Landmark coordinate records
▼

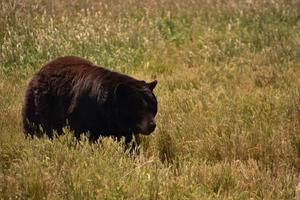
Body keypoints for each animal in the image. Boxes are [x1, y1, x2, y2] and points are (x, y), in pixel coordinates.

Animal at [22, 55, 158, 145]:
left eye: (153, 107)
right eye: (139, 107)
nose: (152, 125)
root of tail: (40, 70)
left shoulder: (120, 125)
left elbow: (128, 141)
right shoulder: (83, 113)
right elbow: (84, 135)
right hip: (40, 104)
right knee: (34, 127)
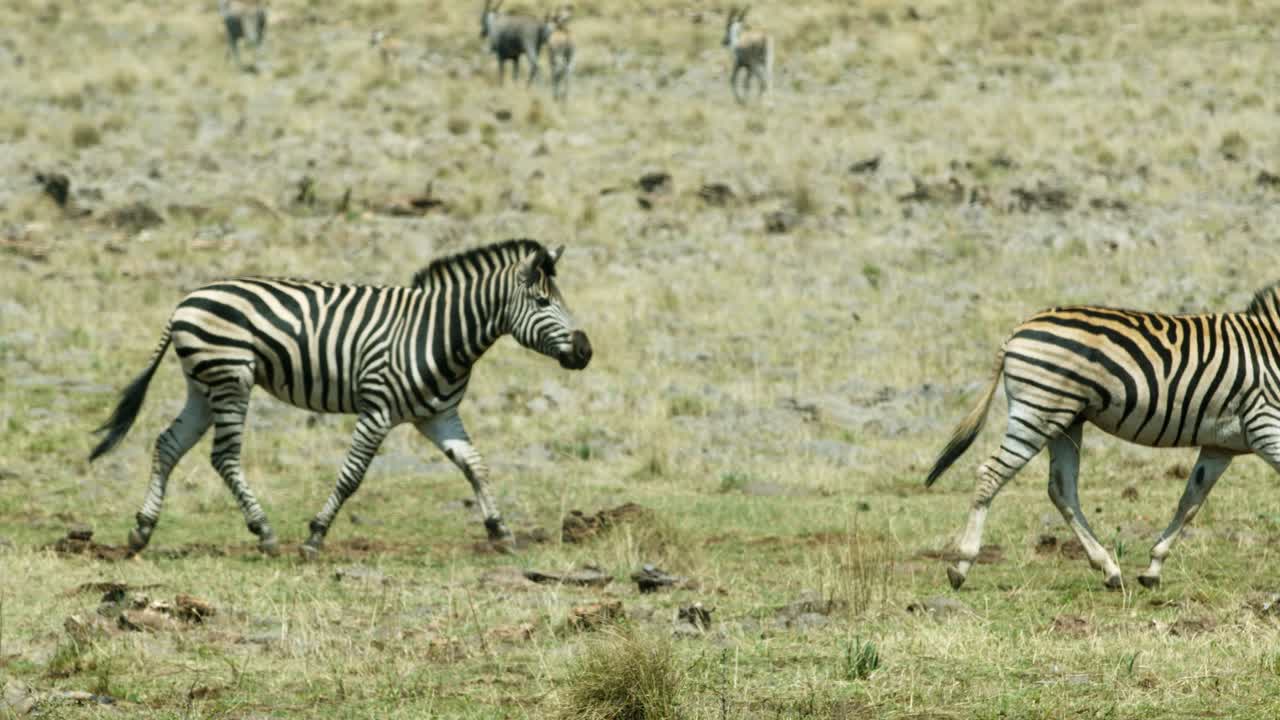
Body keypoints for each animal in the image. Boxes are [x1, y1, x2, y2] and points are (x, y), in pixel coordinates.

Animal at [89, 239, 593, 558]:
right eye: (544, 303)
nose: (586, 351)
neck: (439, 334)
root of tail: (185, 301)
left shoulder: (438, 415)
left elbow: (475, 466)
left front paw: (500, 531)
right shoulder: (378, 409)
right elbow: (352, 477)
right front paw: (315, 537)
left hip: (203, 384)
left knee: (168, 444)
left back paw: (142, 531)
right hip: (232, 376)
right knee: (224, 456)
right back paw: (266, 534)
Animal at [925, 282, 1280, 590]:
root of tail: (1017, 331)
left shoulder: (1220, 445)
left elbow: (1190, 501)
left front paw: (1153, 568)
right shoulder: (1266, 425)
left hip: (1064, 420)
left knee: (1061, 488)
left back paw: (1108, 568)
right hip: (1038, 410)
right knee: (990, 474)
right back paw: (961, 565)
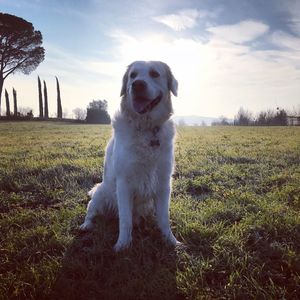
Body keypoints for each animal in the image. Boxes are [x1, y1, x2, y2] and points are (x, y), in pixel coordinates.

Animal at [79, 60, 180, 251]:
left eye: (155, 74)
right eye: (133, 75)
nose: (137, 84)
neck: (146, 128)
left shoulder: (164, 183)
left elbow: (164, 218)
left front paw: (171, 241)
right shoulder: (124, 182)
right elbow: (125, 220)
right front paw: (122, 245)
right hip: (101, 193)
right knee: (91, 211)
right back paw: (86, 225)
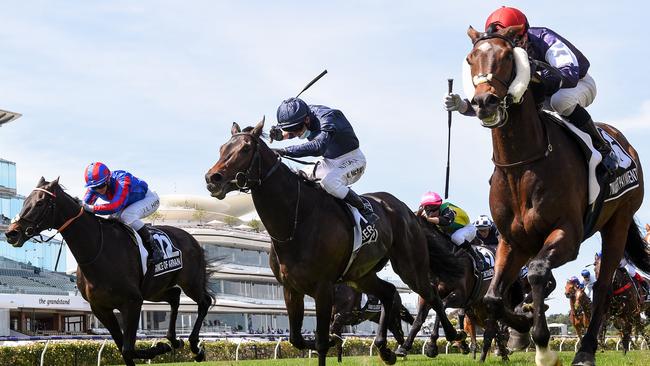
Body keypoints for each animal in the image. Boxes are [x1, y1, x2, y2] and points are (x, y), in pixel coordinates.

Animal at [5, 178, 213, 366]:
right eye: (25, 201)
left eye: (40, 202)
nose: (11, 233)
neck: (98, 251)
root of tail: (191, 238)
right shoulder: (100, 308)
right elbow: (124, 349)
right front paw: (162, 346)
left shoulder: (132, 302)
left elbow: (128, 348)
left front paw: (159, 347)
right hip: (154, 290)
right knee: (175, 296)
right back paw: (174, 340)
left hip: (190, 282)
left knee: (204, 301)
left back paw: (195, 347)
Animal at [464, 24, 644, 364]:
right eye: (471, 59)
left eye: (507, 57)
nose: (484, 102)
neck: (521, 165)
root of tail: (625, 143)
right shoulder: (513, 240)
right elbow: (494, 297)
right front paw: (521, 323)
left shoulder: (568, 234)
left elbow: (536, 273)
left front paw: (543, 347)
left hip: (619, 219)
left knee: (602, 287)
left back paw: (585, 350)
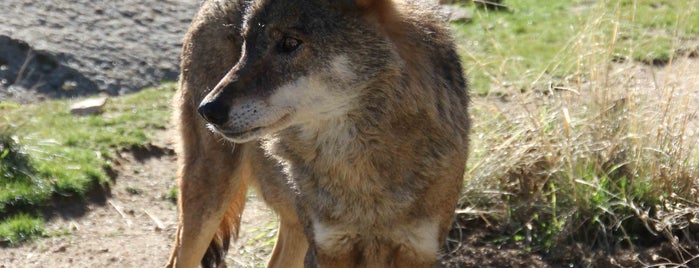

▲

WHAT IS NEEDED:
Copy every line above exactly, leaving no picture in the copy.

SOLUTION TO THIS TASK:
Body keypoints for each animal in the image. Boxes are [x1, y1, x2, y2] and points are (x, y), in pixel coordinates.

Animal at [22, 55, 158, 145]:
left eye: (153, 107)
right eye: (139, 107)
nose: (152, 125)
root of tail: (40, 70)
left shoulder: (120, 125)
left elbow: (128, 141)
right shoulder: (83, 113)
right elbow: (84, 135)
right hip: (40, 104)
right knee: (34, 127)
Body keypoints for each animal in the image. Boxes are [x1, y1, x2, y2] and points are (x, y), in pixel coordinates.

Animal at [89, 239, 593, 558]:
right eye: (544, 303)
nose: (586, 351)
neck: (439, 334)
root of tail: (185, 301)
left shoulder: (438, 415)
left elbow: (475, 466)
left front paw: (500, 531)
right shoulder: (378, 409)
right elbow: (352, 477)
right front paw: (315, 537)
left hip: (203, 384)
left knee: (168, 444)
left back paw: (142, 531)
right hip: (232, 376)
right knee: (224, 456)
right back paw: (266, 534)
Animal at [925, 282, 1280, 590]:
root of tail: (1017, 331)
left shoulder: (1220, 445)
left elbow: (1190, 501)
left front paw: (1153, 568)
right shoulder: (1266, 425)
left hip: (1064, 420)
left knee: (1061, 488)
left back paw: (1108, 568)
right hip: (1038, 410)
right knee: (990, 474)
right back paw: (961, 565)
Body keypoints for each animal in the image. Boxes are [x1, y1, x2, y2] and points are (x, y), in pixel coordinates.

Animal at [79, 60, 180, 251]:
left eye: (155, 74)
right eye: (133, 75)
nose: (137, 84)
neck: (146, 128)
left shoulder: (164, 183)
left elbow: (164, 218)
left front paw: (171, 241)
right shoulder: (124, 182)
right elbow: (125, 220)
right front paw: (122, 245)
right hip: (101, 193)
right knee: (91, 211)
right back paw: (86, 225)
Body keypoints for each animal in the image. Boxes are [x1, y1, x2, y2] and points are (x, y), in pixel coordinates.

Animal at [5, 178, 213, 366]:
right eye: (25, 201)
left eye: (40, 202)
nose: (11, 233)
neck: (98, 251)
root of tail: (191, 238)
right shoulder: (100, 308)
right elbow: (124, 349)
right front paw: (162, 346)
left shoulder: (132, 302)
left elbow: (128, 348)
left front paw: (159, 347)
right hip: (154, 290)
right knee: (175, 296)
right back paw: (174, 340)
left hip: (190, 282)
left knee: (204, 301)
left back paw: (195, 347)
Animal at [464, 24, 644, 364]:
right eye: (471, 59)
left eye: (507, 57)
nose: (484, 102)
neck: (521, 165)
root of tail: (625, 143)
right shoulder: (513, 240)
right elbow: (494, 297)
right front paw: (521, 323)
left shoulder: (568, 234)
left elbow: (536, 273)
left front paw: (543, 347)
left hip: (619, 219)
left knee: (602, 287)
left back paw: (585, 350)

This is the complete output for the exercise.